* Start Provided information *

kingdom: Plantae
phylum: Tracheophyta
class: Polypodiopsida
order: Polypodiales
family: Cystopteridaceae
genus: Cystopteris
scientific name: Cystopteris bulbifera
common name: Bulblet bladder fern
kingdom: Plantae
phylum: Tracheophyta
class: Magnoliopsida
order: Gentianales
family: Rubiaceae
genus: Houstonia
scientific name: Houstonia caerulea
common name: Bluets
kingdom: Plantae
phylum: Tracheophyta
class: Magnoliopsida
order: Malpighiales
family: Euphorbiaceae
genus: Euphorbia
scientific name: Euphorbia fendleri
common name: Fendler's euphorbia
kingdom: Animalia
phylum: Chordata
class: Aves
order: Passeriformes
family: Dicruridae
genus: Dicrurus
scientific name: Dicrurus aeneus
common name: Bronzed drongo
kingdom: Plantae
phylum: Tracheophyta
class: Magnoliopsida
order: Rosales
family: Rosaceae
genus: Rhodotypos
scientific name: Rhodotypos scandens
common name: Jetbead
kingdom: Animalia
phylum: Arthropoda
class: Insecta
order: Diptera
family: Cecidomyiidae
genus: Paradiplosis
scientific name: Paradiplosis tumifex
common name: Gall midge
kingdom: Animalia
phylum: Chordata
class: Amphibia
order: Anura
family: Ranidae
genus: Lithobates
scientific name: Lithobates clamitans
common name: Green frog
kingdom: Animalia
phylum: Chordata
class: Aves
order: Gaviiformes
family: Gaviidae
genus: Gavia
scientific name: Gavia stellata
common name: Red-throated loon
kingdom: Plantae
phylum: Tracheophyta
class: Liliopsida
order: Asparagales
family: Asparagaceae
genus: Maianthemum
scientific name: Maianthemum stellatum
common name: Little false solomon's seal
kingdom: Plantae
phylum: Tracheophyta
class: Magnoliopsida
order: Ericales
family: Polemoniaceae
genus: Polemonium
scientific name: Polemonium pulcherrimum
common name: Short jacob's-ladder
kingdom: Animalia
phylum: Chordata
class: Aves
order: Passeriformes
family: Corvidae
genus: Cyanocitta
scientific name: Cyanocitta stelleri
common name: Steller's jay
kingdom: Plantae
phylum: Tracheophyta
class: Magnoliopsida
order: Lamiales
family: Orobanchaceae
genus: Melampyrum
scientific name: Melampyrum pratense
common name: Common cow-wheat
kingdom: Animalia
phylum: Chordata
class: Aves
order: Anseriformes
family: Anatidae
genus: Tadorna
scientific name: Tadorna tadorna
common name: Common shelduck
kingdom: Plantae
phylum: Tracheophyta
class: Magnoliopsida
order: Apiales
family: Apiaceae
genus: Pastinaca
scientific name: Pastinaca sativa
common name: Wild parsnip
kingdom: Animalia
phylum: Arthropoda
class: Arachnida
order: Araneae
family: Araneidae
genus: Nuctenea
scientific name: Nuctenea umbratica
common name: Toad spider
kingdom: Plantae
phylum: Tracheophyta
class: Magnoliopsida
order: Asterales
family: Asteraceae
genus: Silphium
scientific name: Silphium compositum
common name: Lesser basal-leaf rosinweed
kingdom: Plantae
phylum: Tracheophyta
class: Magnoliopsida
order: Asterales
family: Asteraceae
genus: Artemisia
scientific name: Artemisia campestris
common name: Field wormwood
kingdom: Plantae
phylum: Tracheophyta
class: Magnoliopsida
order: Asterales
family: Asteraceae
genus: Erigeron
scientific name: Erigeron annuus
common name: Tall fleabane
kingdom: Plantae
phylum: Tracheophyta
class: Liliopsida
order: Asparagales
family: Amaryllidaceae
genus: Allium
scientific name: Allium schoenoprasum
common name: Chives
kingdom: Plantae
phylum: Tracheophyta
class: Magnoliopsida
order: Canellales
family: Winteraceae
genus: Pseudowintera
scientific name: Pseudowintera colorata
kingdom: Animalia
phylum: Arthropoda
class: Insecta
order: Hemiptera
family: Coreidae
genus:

* End Provided information *

*Task to complete*
Output the lines above, from the very first one through the line that contains "genus: Lithobates", as a Markdown table with the columns Row and Line. Number each row and leave out any blank lines.

*Complete response*
| Row | Line |
|---|---|
| 1 | kingdom: Plantae |
| 2 | phylum: Tracheophyta |
| 3 | class: Polypodiopsida |
| 4 | order: Polypodiales |
| 5 | family: Cystopteridaceae |
| 6 | genus: Cystopteris |
| 7 | scientific name: Cystopteris bulbifera |
| 8 | common name: Bulblet bladder fern |
| 9 | kingdom: Plantae |
| 10 | phylum: Tracheophyta |
| 11 | class: Magnoliopsida |
| 12 | order: Gentianales |
| 13 | family: Rubiaceae |
| 14 | genus: Houstonia |
| 15 | scientific name: Houstonia caerulea |
| 16 | common name: Bluets |
| 17 | kingdom: Plantae |
| 18 | phylum: Tracheophyta |
| 19 | class: Magnoliopsida |
| 20 | order: Malpighiales |
| 21 | family: Euphorbiaceae |
| 22 | genus: Euphorbia |
| 23 | scientific name: Euphorbia fendleri |
| 24 | common name: Fendler's euphorbia |
| 25 | kingdom: Animalia |
| 26 | phylum: Chordata |
| 27 | class: Aves |
| 28 | order: Passeriformes |
| 29 | family: Dicruridae |
| 30 | genus: Dicrurus |
| 31 | scientific name: Dicrurus aeneus |
| 32 | common name: Bronzed drongo |
| 33 | kingdom: Plantae |
| 34 | phylum: Tracheophyta |
| 35 | class: Magnoliopsida |
| 36 | order: Rosales |
| 37 | family: Rosaceae |
| 38 | genus: Rhodotypos |
| 39 | scientific name: Rhodotypos scandens |
| 40 | common name: Jetbead |
| 41 | kingdom: Animalia |
| 42 | phylum: Arthropoda |
| 43 | class: Insecta |
| 44 | order: Diptera |
| 45 | family: Cecidomyiidae |
| 46 | genus: Paradiplosis |
| 47 | scientific name: Paradiplosis tumifex |
| 48 | common name: Gall midge |
| 49 | kingdom: Animalia |
| 50 | phylum: Chordata |
| 51 | class: Amphibia |
| 52 | order: Anura |
| 53 | family: Ranidae |
| 54 | genus: Lithobates |